Purpose - We explore how corporate social responsibility (CSR) plays a role in the debt market when companies engage in real earnings management. Specifically, we analyze the cost of capital of a company with real earnings management as measured by abnormally operating cash flows, abnormally production costs and discretionary expenditures, and examine the role of CSR in the relationship.
 Design/Methodology/Approach - The analysis sample is for Chinese publicly listed companies, the data were obtained from China Stock Market and Accounting Research (CSMAR), and the CSR data were collected from the Hexun database. We implemented OLS regression analysis by setting the proxies of real earnings management as dependent variable, cost of debt capital as a dependent variable, and CSR as a moderating variable.
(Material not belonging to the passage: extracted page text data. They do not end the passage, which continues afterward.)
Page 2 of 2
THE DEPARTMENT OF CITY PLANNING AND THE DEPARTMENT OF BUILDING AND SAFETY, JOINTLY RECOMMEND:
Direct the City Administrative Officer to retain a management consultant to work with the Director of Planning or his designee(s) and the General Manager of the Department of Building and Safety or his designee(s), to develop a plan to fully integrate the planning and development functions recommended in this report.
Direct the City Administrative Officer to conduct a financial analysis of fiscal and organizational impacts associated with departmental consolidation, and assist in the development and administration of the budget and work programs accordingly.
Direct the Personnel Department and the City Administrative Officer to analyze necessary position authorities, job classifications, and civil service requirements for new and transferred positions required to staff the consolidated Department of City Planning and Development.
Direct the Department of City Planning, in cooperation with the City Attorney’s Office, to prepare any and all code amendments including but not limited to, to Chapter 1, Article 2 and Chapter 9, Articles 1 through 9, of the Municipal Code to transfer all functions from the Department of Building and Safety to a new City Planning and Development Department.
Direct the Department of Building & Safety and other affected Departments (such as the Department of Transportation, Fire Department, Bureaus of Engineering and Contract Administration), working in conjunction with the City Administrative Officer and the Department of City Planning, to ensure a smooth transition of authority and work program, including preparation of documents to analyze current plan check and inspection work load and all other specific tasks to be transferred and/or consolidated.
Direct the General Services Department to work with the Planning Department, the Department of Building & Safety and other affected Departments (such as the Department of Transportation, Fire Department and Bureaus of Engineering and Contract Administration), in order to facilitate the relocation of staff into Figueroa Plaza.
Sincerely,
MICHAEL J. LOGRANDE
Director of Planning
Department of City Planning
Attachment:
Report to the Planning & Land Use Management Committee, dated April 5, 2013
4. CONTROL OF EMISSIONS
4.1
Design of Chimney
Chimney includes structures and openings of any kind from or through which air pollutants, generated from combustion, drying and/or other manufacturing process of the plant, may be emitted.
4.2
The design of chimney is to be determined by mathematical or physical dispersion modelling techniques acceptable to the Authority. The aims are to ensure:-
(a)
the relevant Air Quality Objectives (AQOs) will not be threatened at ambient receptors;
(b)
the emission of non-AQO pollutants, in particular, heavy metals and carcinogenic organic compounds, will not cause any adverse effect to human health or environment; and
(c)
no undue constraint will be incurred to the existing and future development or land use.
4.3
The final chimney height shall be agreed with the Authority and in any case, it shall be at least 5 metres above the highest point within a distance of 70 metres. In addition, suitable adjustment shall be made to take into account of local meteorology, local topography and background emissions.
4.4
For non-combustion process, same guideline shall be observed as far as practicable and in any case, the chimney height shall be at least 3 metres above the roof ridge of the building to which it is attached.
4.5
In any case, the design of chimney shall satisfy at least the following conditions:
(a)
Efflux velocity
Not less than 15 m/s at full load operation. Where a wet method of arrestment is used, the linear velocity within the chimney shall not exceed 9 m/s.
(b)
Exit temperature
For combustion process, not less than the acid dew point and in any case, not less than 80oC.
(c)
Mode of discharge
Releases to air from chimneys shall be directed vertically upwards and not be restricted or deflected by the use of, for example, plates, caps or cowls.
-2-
 Findings - Our empirical results show that real earnings management significantly increases the cost of debt after controlling for discretionary accruals, another proxy variable for earnings management. Especially, we find that corporate social responsibility weakens the negative impact of real earnings management on the cost of debt.
 Research Implications - This study provides evidence that corporate social responsibility plays a significant role in mitigating the adverse impact of real earnings management on the debt market. Therefore, creditors in the debt market need to be more cautious in assessing the impact of real earnings management that may be underestimated due to high CSR performance.